▶ [EXTRACT PROVIDED]
But to @NMnow, here is the bottom line.

 

You really don't love your husband, and you know it happens. But this situation is way more about you than him.

 

And I want to encourage you to not take ONE STEP FURTHER toward this affair than you have already. So far, you are thinking about cheating, you just have not actually.

 

But do you really understand what the above statement means, because I what you to think about it.

 

Let me explain some things that maybe you don't understand. You say that this man is "committed" to his marriage. Yeah, but if you put it out there, this guy will take you to the nearest hotel and bang your brains out.

 

And, you really need to trust me on this, I know what I am talking about.

 

Now you could do that, if you wanted, and part of you does, I get it.

 

But as I and others have already told you, I promise that you don't want to go there, you just really don't.

 

You have another decision to make, do you want to stay married, or not.

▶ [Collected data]
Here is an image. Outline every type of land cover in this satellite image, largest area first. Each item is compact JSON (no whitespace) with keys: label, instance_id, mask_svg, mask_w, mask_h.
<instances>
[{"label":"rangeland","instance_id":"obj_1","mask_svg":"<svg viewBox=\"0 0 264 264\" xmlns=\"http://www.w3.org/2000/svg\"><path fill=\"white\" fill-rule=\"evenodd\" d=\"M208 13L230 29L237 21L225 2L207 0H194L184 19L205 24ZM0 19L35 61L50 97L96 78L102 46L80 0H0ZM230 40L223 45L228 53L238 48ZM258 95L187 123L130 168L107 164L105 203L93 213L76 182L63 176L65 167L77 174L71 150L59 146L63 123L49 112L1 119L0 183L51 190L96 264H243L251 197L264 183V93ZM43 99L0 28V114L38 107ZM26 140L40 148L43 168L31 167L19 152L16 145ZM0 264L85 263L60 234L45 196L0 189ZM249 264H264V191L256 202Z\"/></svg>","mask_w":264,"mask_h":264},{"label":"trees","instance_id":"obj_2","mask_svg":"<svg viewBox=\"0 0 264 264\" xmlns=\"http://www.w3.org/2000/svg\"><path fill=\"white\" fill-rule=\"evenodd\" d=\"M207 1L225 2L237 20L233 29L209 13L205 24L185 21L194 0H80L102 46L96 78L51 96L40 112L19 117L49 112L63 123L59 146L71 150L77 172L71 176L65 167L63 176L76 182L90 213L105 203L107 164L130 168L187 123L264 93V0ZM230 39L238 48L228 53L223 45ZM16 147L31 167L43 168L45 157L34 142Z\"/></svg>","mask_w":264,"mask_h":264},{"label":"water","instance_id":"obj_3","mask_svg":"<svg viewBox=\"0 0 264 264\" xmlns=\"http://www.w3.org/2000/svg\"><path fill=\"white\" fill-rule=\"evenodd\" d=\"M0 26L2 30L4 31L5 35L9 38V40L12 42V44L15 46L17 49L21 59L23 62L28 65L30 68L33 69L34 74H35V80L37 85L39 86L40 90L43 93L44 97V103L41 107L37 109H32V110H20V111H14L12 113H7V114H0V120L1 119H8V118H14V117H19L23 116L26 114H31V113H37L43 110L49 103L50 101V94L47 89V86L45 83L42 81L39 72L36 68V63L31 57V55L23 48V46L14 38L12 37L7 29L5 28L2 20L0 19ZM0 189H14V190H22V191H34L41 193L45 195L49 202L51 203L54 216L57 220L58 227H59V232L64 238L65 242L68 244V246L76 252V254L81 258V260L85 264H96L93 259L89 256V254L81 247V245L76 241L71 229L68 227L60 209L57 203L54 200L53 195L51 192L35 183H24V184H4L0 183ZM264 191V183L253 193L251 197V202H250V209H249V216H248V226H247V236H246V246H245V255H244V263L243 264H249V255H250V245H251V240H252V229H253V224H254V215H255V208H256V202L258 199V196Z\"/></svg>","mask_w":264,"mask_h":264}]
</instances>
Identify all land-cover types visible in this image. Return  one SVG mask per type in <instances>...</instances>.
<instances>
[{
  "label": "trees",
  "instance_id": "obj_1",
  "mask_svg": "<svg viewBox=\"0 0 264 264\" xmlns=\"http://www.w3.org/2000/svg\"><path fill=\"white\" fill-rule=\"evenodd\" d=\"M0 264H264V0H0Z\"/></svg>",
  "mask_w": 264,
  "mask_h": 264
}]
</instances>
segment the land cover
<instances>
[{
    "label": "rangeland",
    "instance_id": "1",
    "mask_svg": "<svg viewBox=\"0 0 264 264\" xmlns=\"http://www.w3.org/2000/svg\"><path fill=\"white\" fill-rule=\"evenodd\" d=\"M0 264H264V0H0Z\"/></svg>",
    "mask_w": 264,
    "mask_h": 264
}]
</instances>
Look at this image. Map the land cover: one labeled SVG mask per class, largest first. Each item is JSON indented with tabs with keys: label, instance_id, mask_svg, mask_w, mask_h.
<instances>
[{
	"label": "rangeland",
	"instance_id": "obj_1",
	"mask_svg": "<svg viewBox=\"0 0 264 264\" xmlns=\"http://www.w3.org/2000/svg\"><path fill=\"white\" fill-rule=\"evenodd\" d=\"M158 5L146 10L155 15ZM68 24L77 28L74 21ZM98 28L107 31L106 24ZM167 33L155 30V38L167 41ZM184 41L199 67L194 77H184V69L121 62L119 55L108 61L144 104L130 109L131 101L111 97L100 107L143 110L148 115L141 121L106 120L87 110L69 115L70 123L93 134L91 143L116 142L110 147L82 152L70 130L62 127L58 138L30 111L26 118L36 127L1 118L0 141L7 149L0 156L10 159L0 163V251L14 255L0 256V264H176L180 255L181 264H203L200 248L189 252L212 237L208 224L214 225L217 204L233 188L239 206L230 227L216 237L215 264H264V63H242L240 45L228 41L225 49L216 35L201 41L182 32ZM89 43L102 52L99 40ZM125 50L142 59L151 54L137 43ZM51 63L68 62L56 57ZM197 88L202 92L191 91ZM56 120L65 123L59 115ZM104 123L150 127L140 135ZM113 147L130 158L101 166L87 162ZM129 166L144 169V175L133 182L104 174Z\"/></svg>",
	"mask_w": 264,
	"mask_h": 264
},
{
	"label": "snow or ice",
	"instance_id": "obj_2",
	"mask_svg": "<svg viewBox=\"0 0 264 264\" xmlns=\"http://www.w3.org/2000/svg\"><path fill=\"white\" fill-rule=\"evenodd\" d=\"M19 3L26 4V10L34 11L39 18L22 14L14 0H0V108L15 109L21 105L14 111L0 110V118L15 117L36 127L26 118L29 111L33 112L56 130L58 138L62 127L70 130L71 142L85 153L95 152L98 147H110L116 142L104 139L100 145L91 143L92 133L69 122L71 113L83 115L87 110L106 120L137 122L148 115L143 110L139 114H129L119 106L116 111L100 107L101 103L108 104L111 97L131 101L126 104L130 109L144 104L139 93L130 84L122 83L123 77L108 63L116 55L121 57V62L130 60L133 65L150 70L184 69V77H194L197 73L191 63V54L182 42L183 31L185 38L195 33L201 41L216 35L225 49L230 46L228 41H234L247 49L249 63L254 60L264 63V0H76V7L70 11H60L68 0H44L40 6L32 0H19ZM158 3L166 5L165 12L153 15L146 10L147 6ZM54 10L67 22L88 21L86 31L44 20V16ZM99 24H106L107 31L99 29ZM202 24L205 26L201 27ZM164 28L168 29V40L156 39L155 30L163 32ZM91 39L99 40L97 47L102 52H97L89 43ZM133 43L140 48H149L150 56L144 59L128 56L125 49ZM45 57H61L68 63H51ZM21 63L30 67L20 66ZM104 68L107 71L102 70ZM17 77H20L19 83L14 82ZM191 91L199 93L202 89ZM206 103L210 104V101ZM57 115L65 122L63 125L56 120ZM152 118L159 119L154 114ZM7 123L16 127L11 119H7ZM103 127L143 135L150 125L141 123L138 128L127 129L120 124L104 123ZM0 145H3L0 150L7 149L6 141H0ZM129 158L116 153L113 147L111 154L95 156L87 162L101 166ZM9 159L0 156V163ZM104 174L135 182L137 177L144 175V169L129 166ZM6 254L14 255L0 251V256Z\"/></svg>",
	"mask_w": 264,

▶ [EXERCISE] Continue the advice to @NMnow about the possible affair, starting right after its last sentence. The entries aren't needed for this.

▶ [OUTPUT BELOW]
There are issues in the marriage for sure:

 

1) You are not happy with his choice of profession. You don't like that he has to find a new job at the end of the contract, and as he gets older it will continue to become harder. Sometimes it makes you feel insecure sometime when he is out of work.

 

But you put up with it, and now it seems unfair for you to "CHANGE" how you view it. You would rather him find a job that pays a little less but is steady. In the long run he will probably make more money in a year if he does this.

 

2) Because of the Job issue, and probably other issues like communication, passion, emotional needs being met, you have built up resentment towards your husband.

 

This stuff happens. But it has caused you to lose respect for your husband, which leads to you now being "In Love" with him.

 

The truth is that you have lost love period.

 

3) But what you have to decide is are you willing to put the work in to loving your husband again? I he willing to understand where you are coming from and work on those issues with you?

 

Bottom line is this: You need to decide if you want your marriage and your husband. If not divorce, if you guys can fix it and you want to do it, then get busy doing that.

 

THAT will require MC, and some form of therapy for both of you. If you don't have the stones to get this done, then please file for divorce.

 

But what ever you do, do not get into a full blown affair with this guy or anyone else...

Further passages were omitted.